### [Material to process]
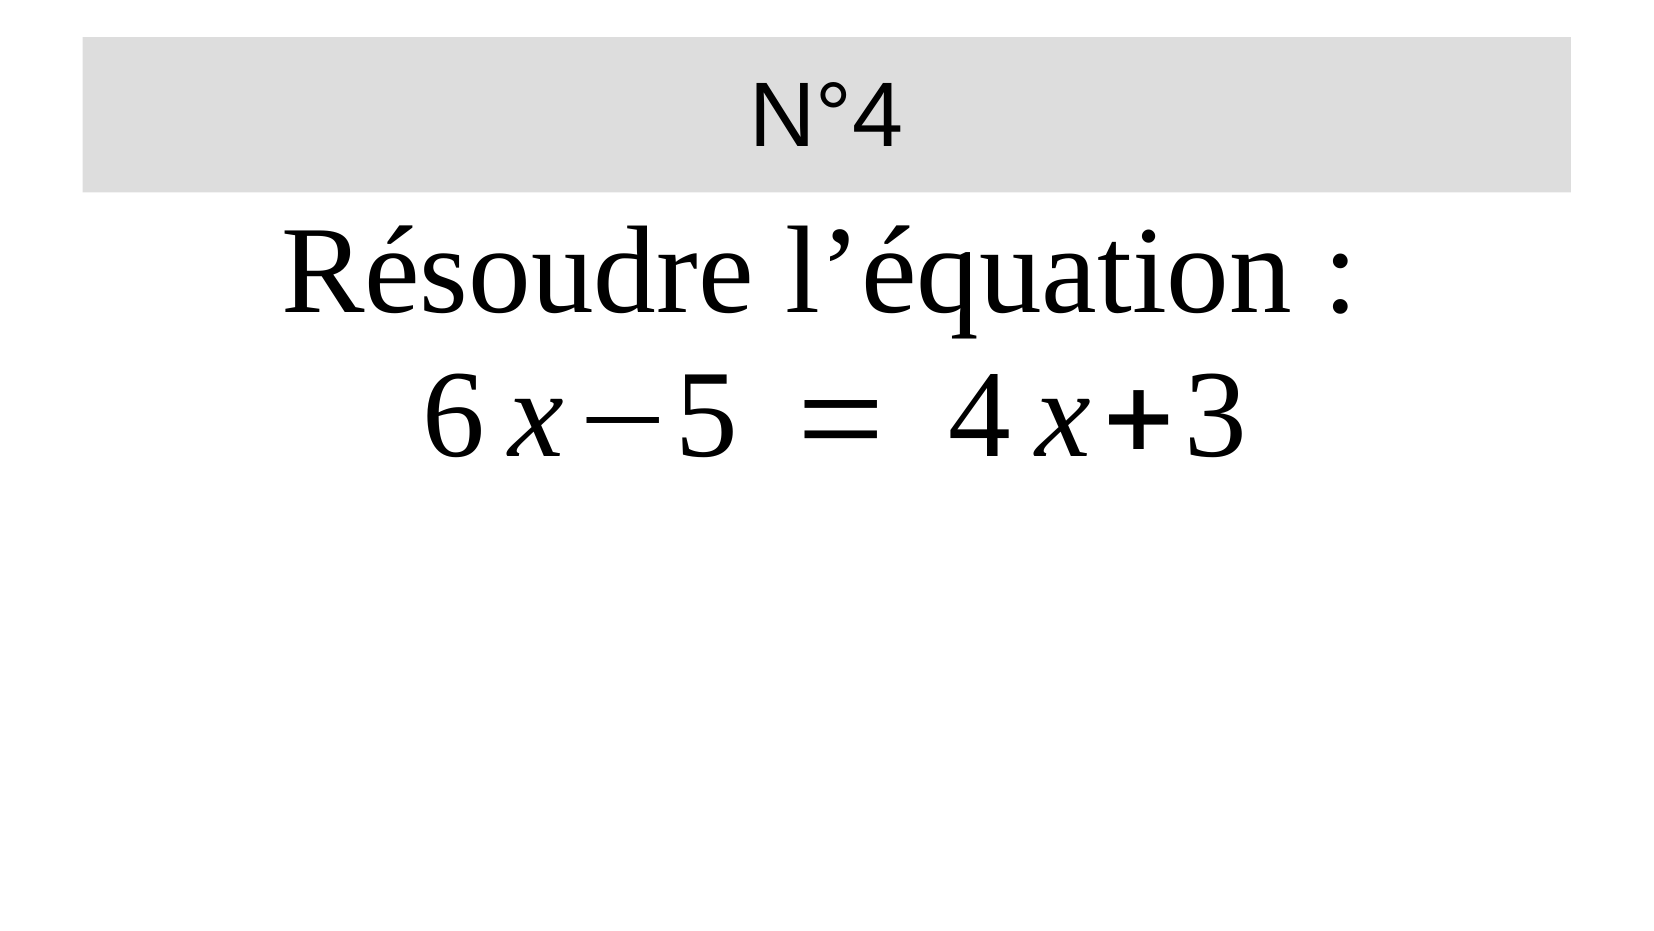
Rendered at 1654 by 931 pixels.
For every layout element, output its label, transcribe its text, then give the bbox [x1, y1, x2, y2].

chart [271, 202, 1397, 485]
title N°4 [82, 37, 1571, 193]
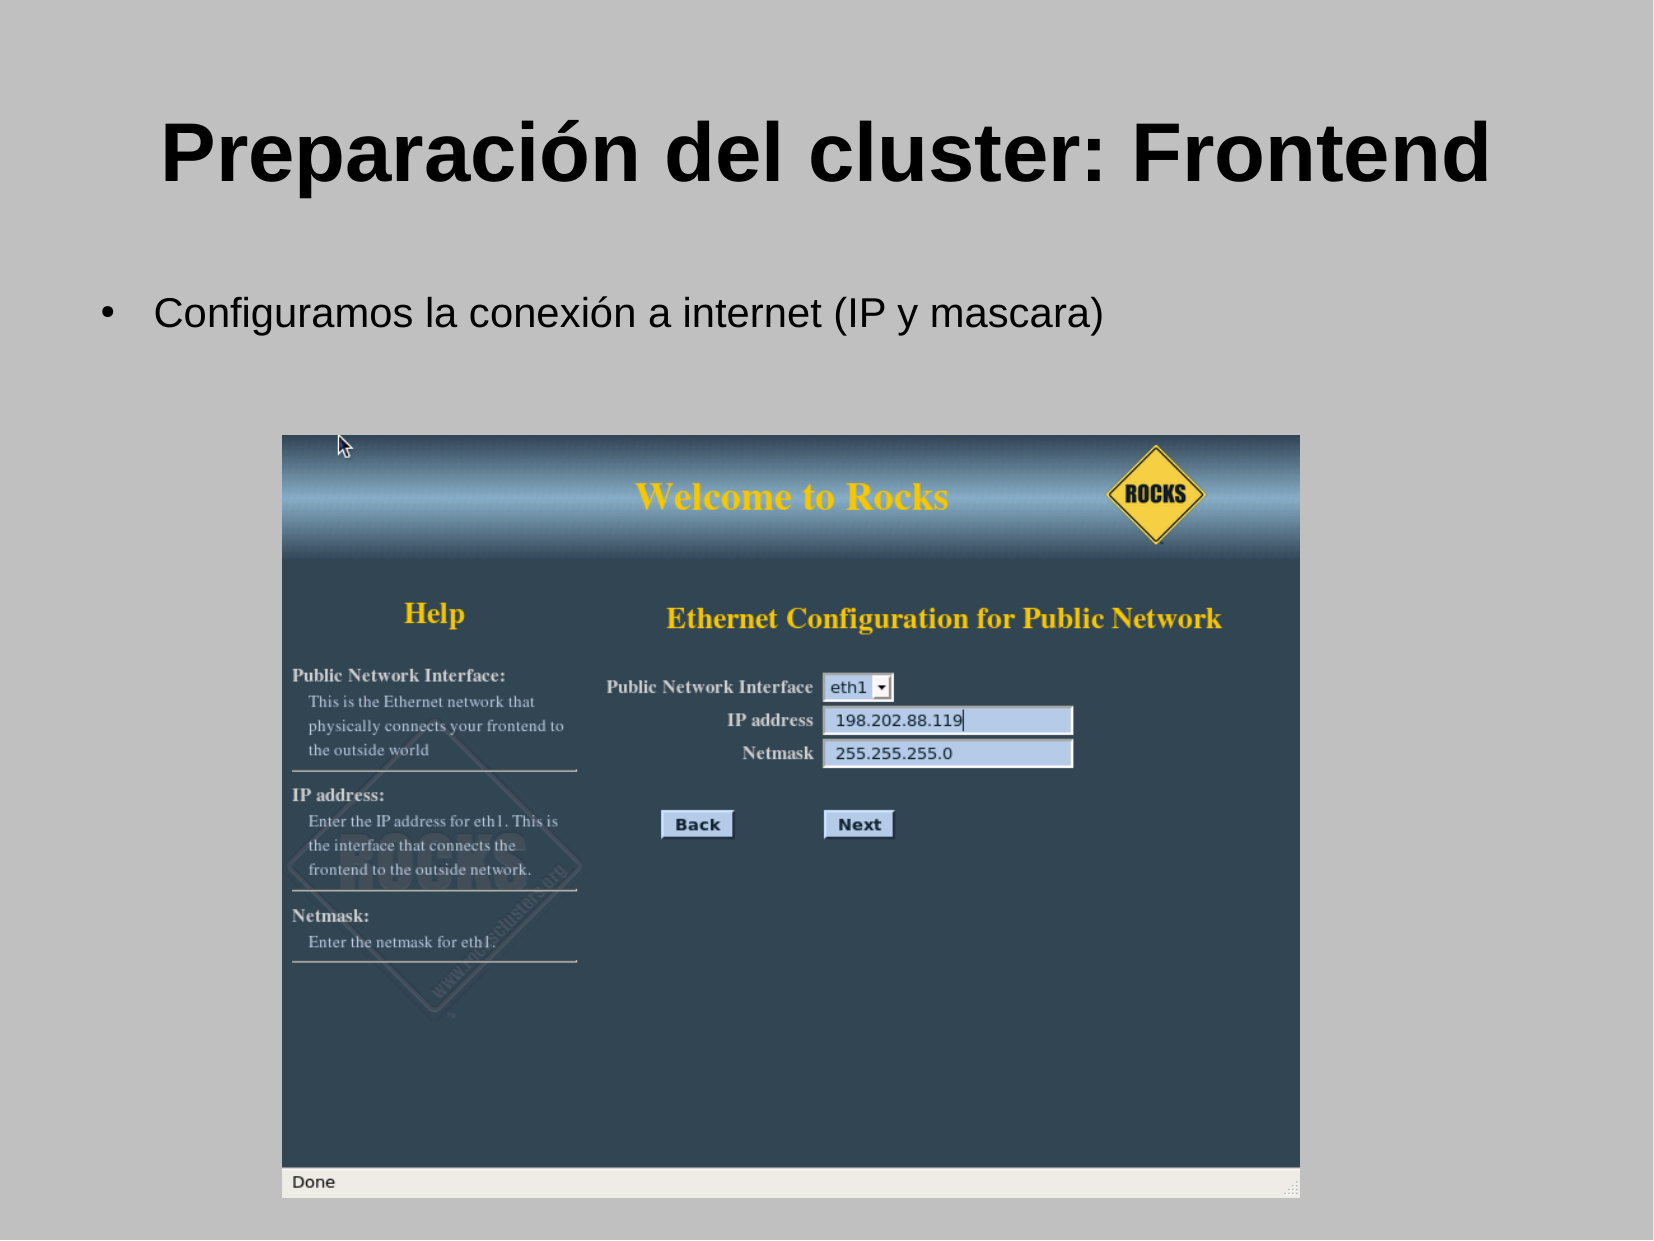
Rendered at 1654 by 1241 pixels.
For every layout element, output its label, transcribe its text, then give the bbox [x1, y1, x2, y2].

picture [282, 435, 1300, 1198]
title Preparación del cluster: Frontend [82, 49, 1571, 257]
list Configuramos la conexión a internet (IP y mascara) [82, 290, 1571, 1010]
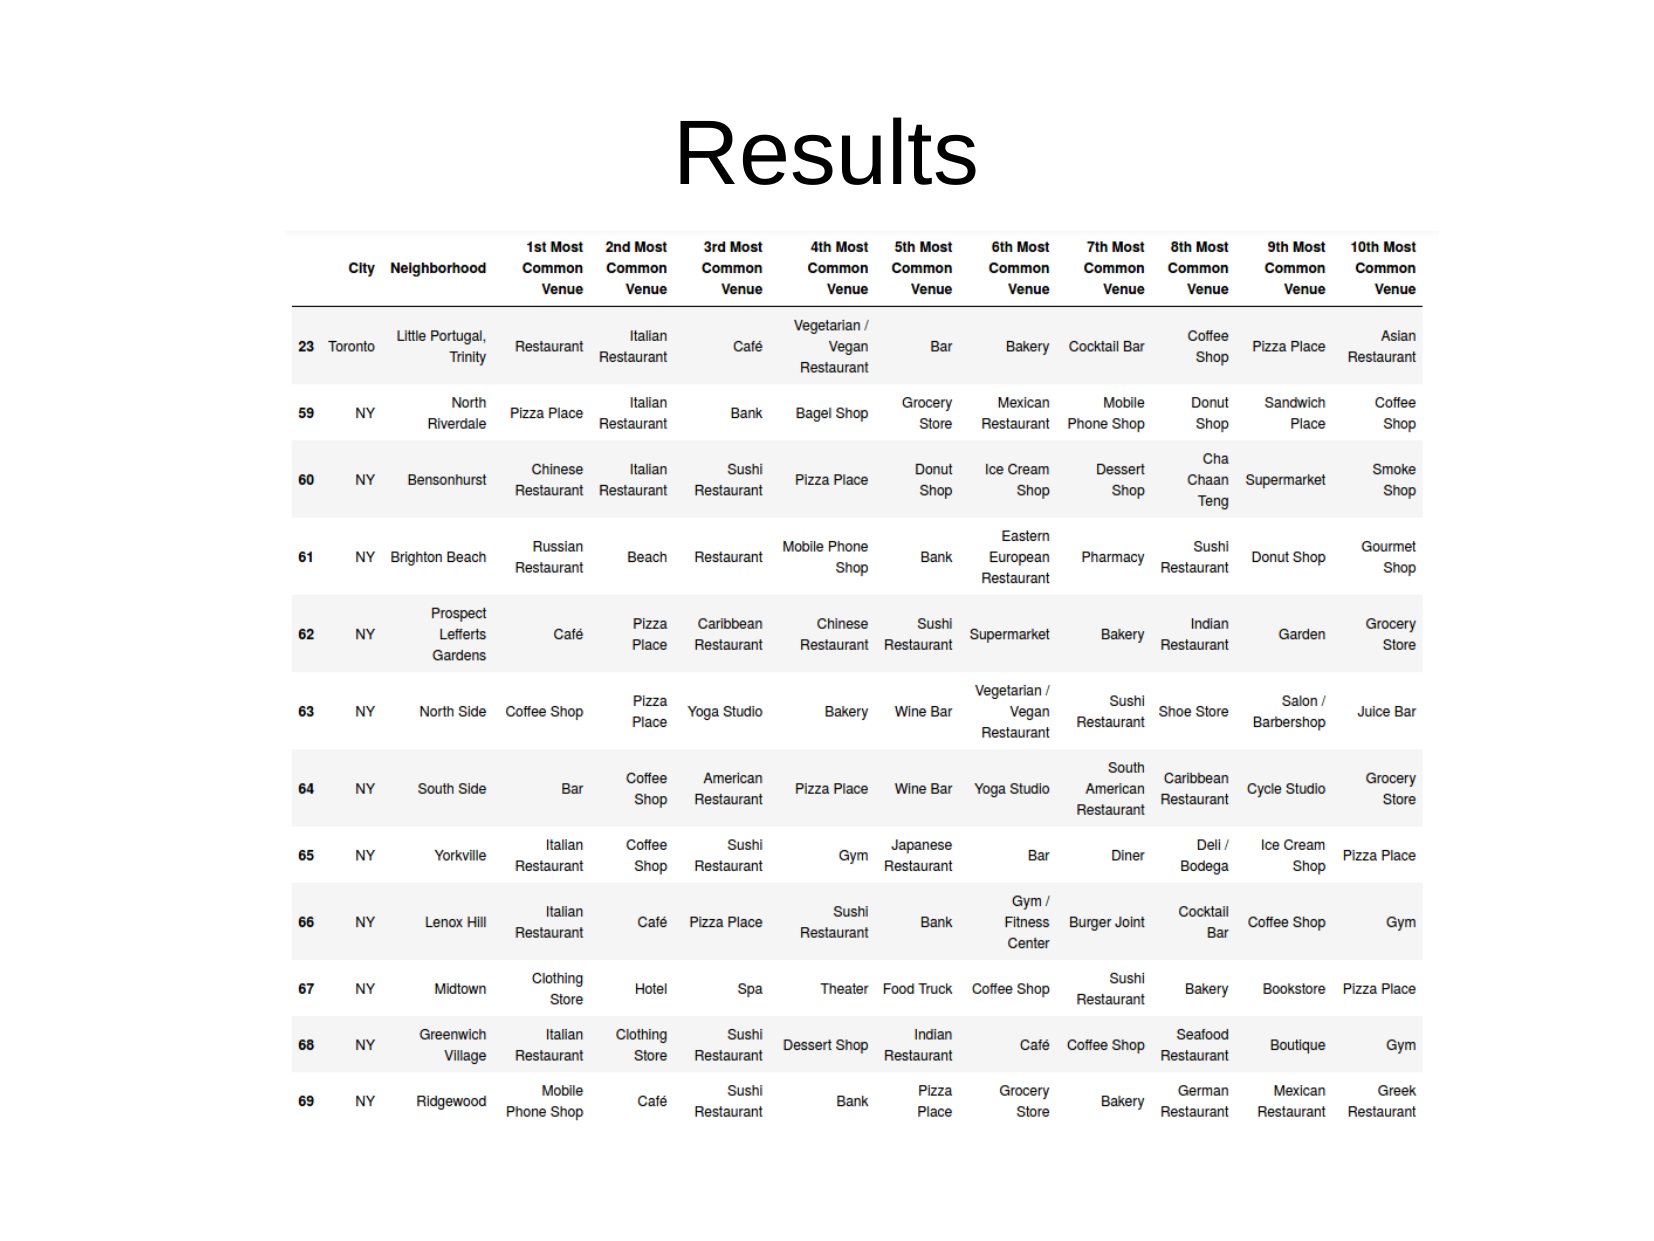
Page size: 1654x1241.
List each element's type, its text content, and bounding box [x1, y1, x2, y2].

### [Stated task]
Lay out every line of the rows above as a JSON list of strings, one string per line, skipping blank lines and leaving the pictures out.

### [Solution to this exercise]
[
  "Rendered at 1654 by 931 pixels.",
  "For every layout element, output its label, transcribe its text, then give the bbox [x1, y1, x2, y2].",
  "chart [271, 202, 1397, 485]",
  "title N°4 [82, 37, 1571, 193]",
  "Rendered at 1654 by 1241 pixels.",
  "For every layout element, output its label, transcribe its text, then give the bbox [x1, y1, x2, y2].",
  "picture [282, 435, 1300, 1198]",
  "title Preparación del cluster: Frontend [82, 49, 1571, 257]",
  "list Configuramos la conexión a internet (IP y mascara) [82, 290, 1571, 1010]",
  "Page size: 1654x1241.",
  "List each element's type, its text content, and bounding box [x1, y1, x2, y2]."
]